* Job *
Write the next part of the news report on the Michigan Senate bill for drivers with communication impediments, picking up after its last sentence; the material placed after the report is not part of it.

* Passage given *
____

LANSING, Mich. — The Michigan Senate on Thursday unanimously approved Sen. Tom Barrett’s legislation to help bridge the communications gap between law enforcement and drivers with autism.
“Last year I had the wonderful opportunity to work with autism advocates across the state — including, and perhaps most importantly, my constituent, Xavier DeGroat — on an initiative to help improve law enforcement’s approach when dealing with people on the autism spectrum,” said Barrett, R-Charlotte. “The result was a bipartisan, bicameral package of bills to provide officers with vital information regarding potential communication hurdles during traffic stops, and to equip them to have positive interactions with drivers with autism or other communication impediments.”
Senate Bill 278 would allow a vehicle owner or their family member who is on the autism spectrum, is deaf, or has hearing loss or other health condition that could impede communication with a law enforcement officer to choose to put a “Communication Impediment” designation on a vehicle registration, driver’s license or both. This voluntary designation would be visible to law enforcement when reviewing the vehicle’s registration or license through the Law Enforcement Information Network (LEIN) — signaling to the officer that the owner or a family member has a health condition that may impede communication.

____

* Source material *
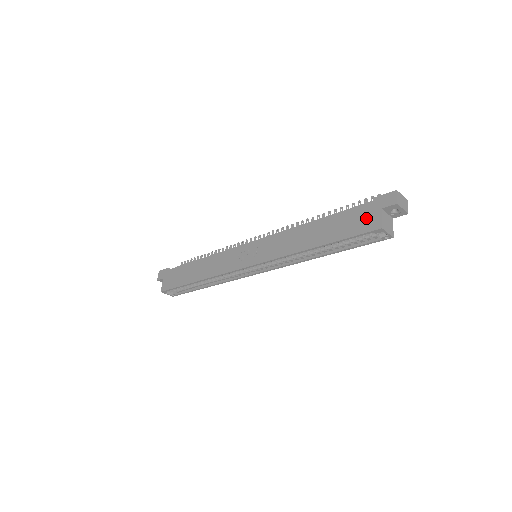
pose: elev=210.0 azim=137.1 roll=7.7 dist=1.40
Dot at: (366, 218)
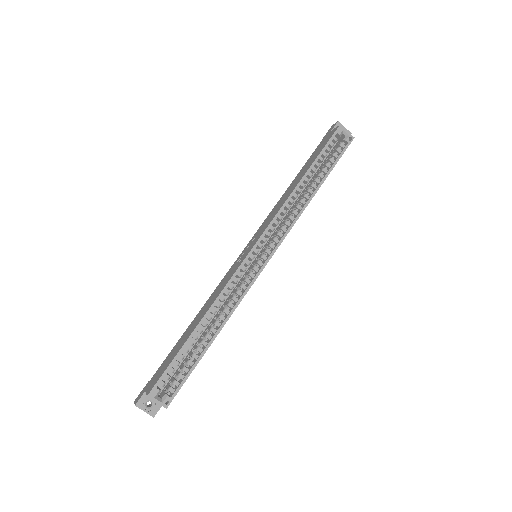
Dot at: (326, 139)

____

* Response to the task *
LEIN is a secured system not accessible to members of the public, which will protect the privacy of those who volunteer this information about themselves or their family members. Police officers routinely access the system during traffic stops.
SB 279, sponsored by Sen. Curtis Hertel Jr., would also allow the same eligible applicants to add the designation to their enhanced driver license or enhanced state ID card application.
House Bill 5541, sponsored by Rep. Frank Liberati, would allow an individual to elect a communication impediment designation on their state ID.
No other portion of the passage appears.